House Democrats this month took the historic step of impeaching Trump. But they delayed sending the two House-passed articles of impeachment to the Senate as talks broke down between the top two Senate leaders over the terms of Trump’s trial.
The Constitution states that the U.S. House of Representatives “shall have the sole Power of Impeachment” and the Senate “shall have the sole Power to try all Impeachments” and when the president is on trial, “the Chief Justice shall preside.” But the Constitution is silent about how a presidential impeachment trial should work in practice.
The starting point is a nine-page set of rules the Senate adopted in the mid-1980s. These Senate trial rules make clear that senators themselves have ultimate authority over all critical aspects of the proceeding.
The upper chamber may also adapt the 1986 trial rules through supplemental agreements, which happened both before and during President Clinton’s impeachment trial.
In Trump’s case, however, negotiations between Senate Majority Leader Mitch McConnell (R-Ky.) and Senate Minority Leader Charles Schumer (D-N.Y.) deadlocked after Democrats requested that Roberts issue subpoenas to acting White House chief of staff Mick Mulvaney, former national security adviser John Bolton and two other officials.
The default trial rules guide the somewhat complicated and technical power-sharing arrangement between the Senate, which in essence serves as both judge and jury, and the presiding officer. Most importantly, the rules also leave some room for the chamber and the presiding officer to decide among themselves the shape of the trial.
Legal experts say Roberts hopes to follow the example set by his late mentor Chief Justice William Rehnquist at Clinton’s 1999 trial. Rehnquist, for whom Roberts clerked in the 1980s, once mused that during Clinton’s proceeding he “did nothing in particular, and did it very well,” lifting a line from Gilbert and Sullivan.
Eric Claeys, a law professor at George Mason University and former Rehnquist clerk, said Rehnquist’s approach was framed by the 1986 rules.
The rules say the presiding officer “may rule” on all questions of evidence, like instances where the relevance and significance of a document or witness testimony is unclear. However, a single senator can appeal the ruling, triggering a Senate vote, where some say Roberts would break a 50-50 tie, though that is disputed.
The presiding officer also has the option to stay mum on an evidentiary question and send it directly to the Senate for an up-or-down vote.
Rehnquist generally avoided this option during Clinton’s 1999 impeachment trial, Claeys said. Instead, Rehnquist applied the relevant precedents, then left it up to senators to decide whether to reverse his decision.
“I don’t think that Chief Justice Roberts will play a bigger role in President Trump’s impeachment trial than Chief Justice Rehnquist did in President Clinton’s,” Claeys said. “I expect Roberts will follow the same strategy.”

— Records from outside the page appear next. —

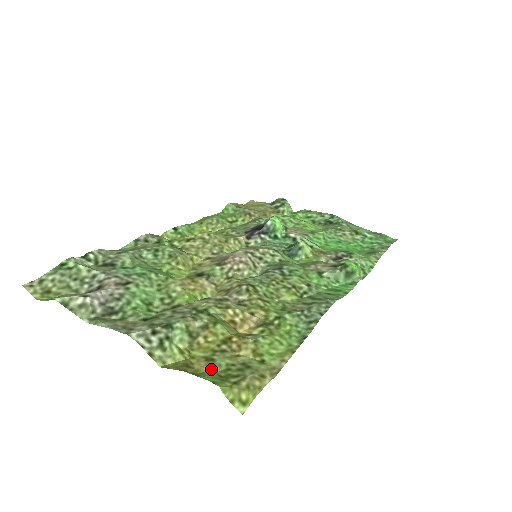
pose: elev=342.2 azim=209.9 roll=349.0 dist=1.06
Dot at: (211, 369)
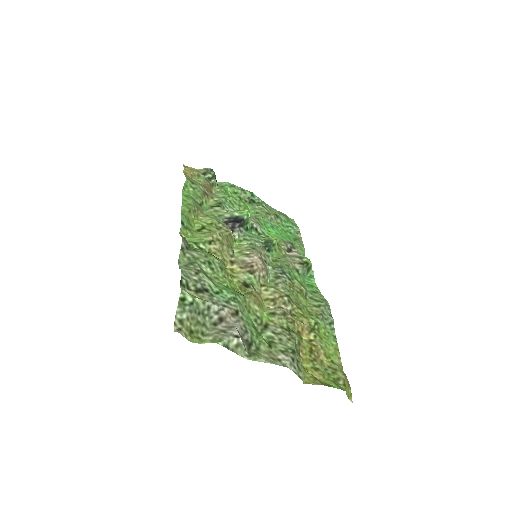
Dot at: (324, 377)
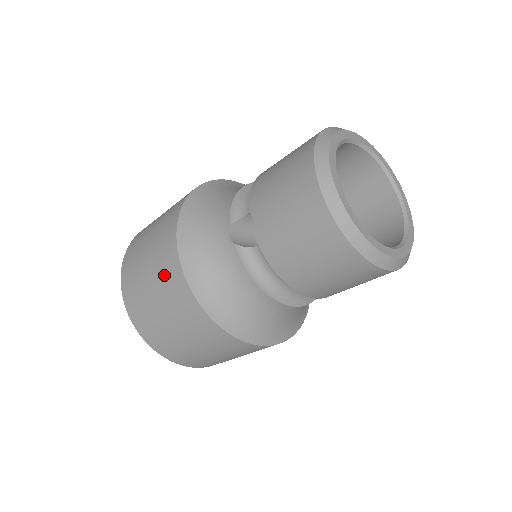
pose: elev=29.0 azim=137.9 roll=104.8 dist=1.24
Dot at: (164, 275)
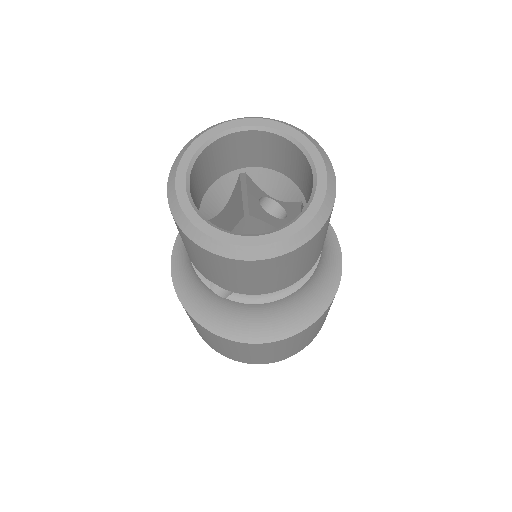
Dot at: (223, 343)
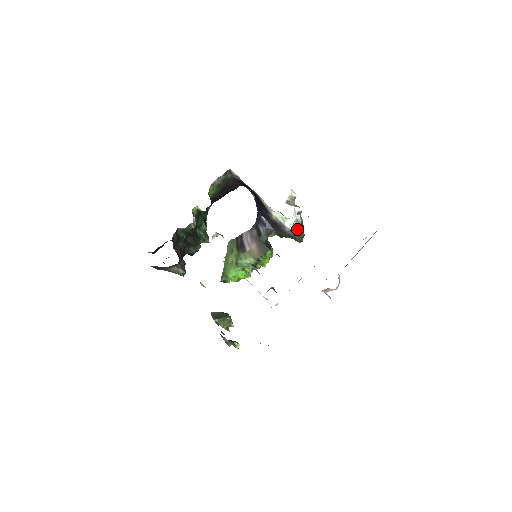
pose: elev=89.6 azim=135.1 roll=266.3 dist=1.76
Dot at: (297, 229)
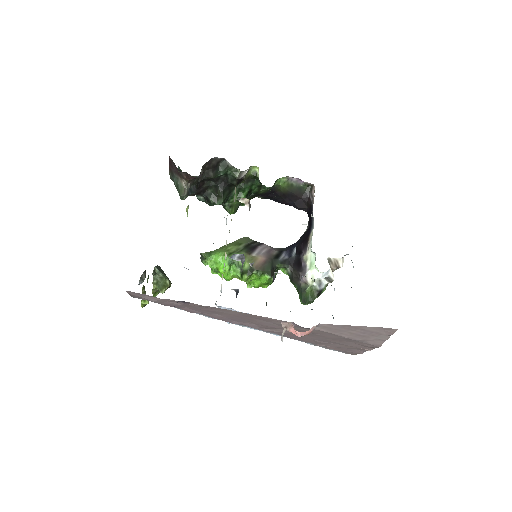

However, some legal experts believe today’s more intensely partisan atmosphere may force Roberts to depart from the course charted by his predecessor.

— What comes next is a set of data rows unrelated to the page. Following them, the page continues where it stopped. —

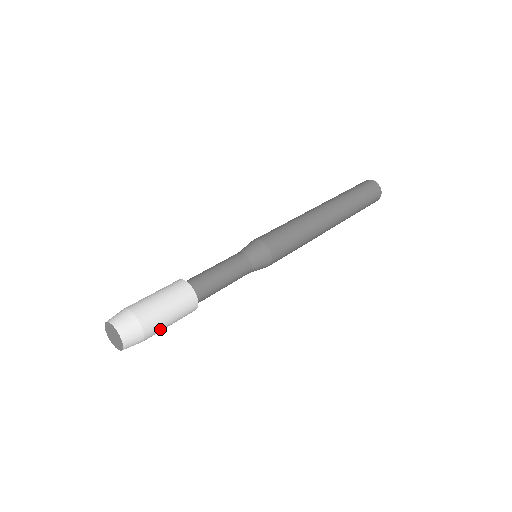
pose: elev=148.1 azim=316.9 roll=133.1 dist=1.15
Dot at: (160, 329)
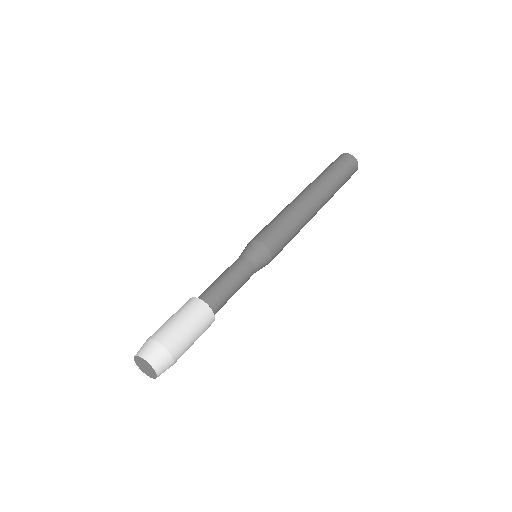
Dot at: (184, 352)
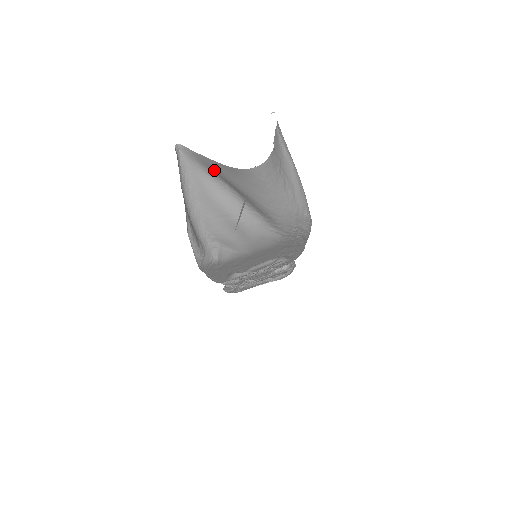
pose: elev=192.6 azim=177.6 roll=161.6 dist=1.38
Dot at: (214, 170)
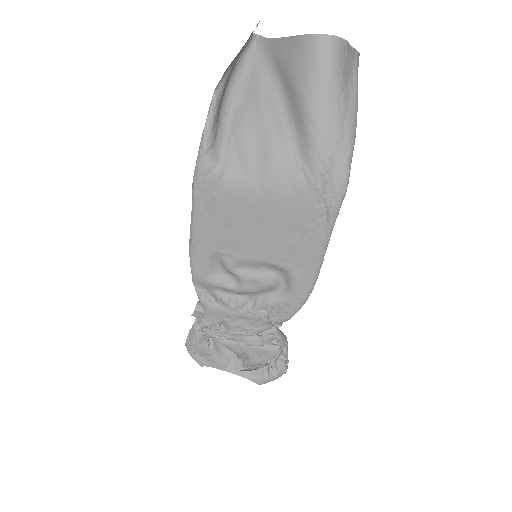
Dot at: (277, 58)
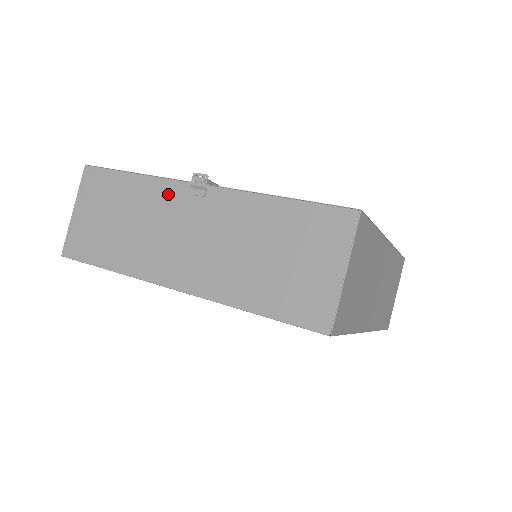
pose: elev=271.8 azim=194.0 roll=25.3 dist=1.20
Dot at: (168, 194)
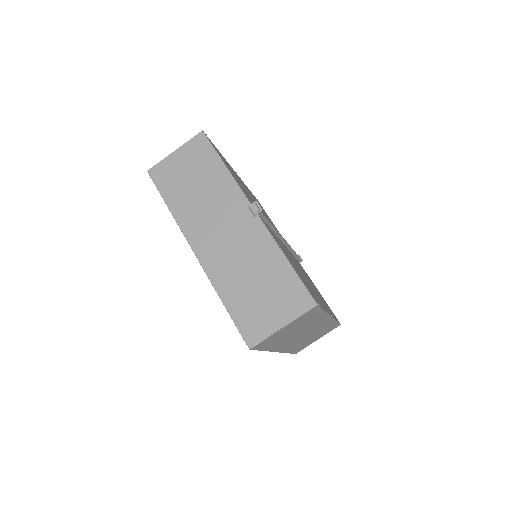
Dot at: (233, 197)
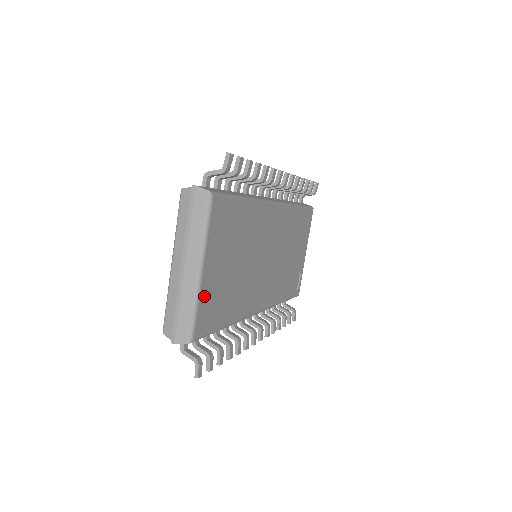
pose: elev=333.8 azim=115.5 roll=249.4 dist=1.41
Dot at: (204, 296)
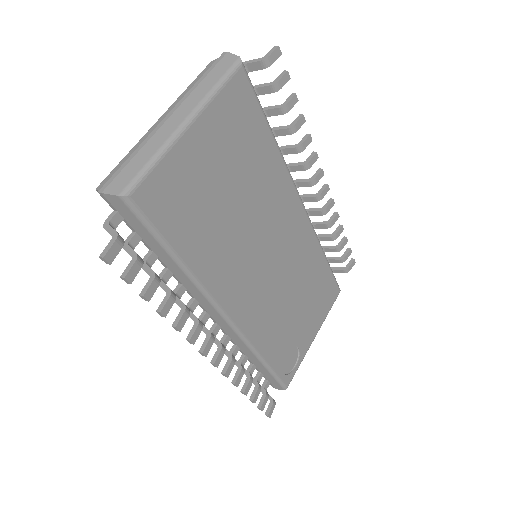
Dot at: (174, 162)
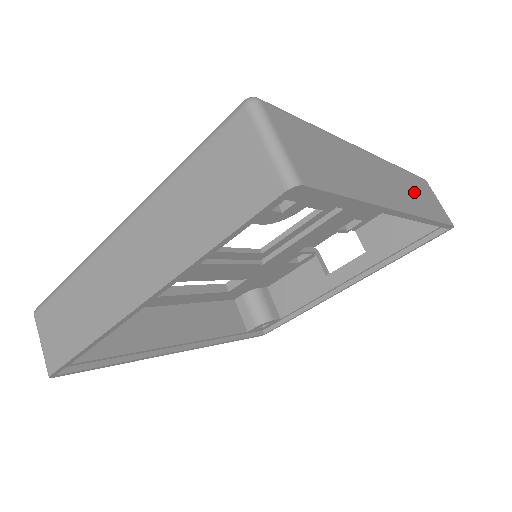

Rehnquist presided over a Senate whose leaders managed to work out compromises and cut deals on impeachment trial rules, but Roberts has no guarantee the toxic McConnell-Schumer relationship will yield the same result.
If no Senate deal emerges on the issue of witnesses, it could draw Roberts deeper into the partisan fray, some experts believe.
Robert Tsai, a constitutional expert and law professor at American University, says he expects Democrats to seek subpoenas for live testimony from Mulvaney and Bolton, and perhaps even Trump’s personal lawyer Rudy Giuliani.
Those could be among the toughest rulings Roberts may be forced to make in the spotlight.
“Here is perhaps the most controversial issue Roberts might be asked to rule upon, and yet it’s also one of the most important to issues of basic fairness,” Tsai said. “The problem is that the politics, which are unavoidable, make things explosive whichever way he rules.”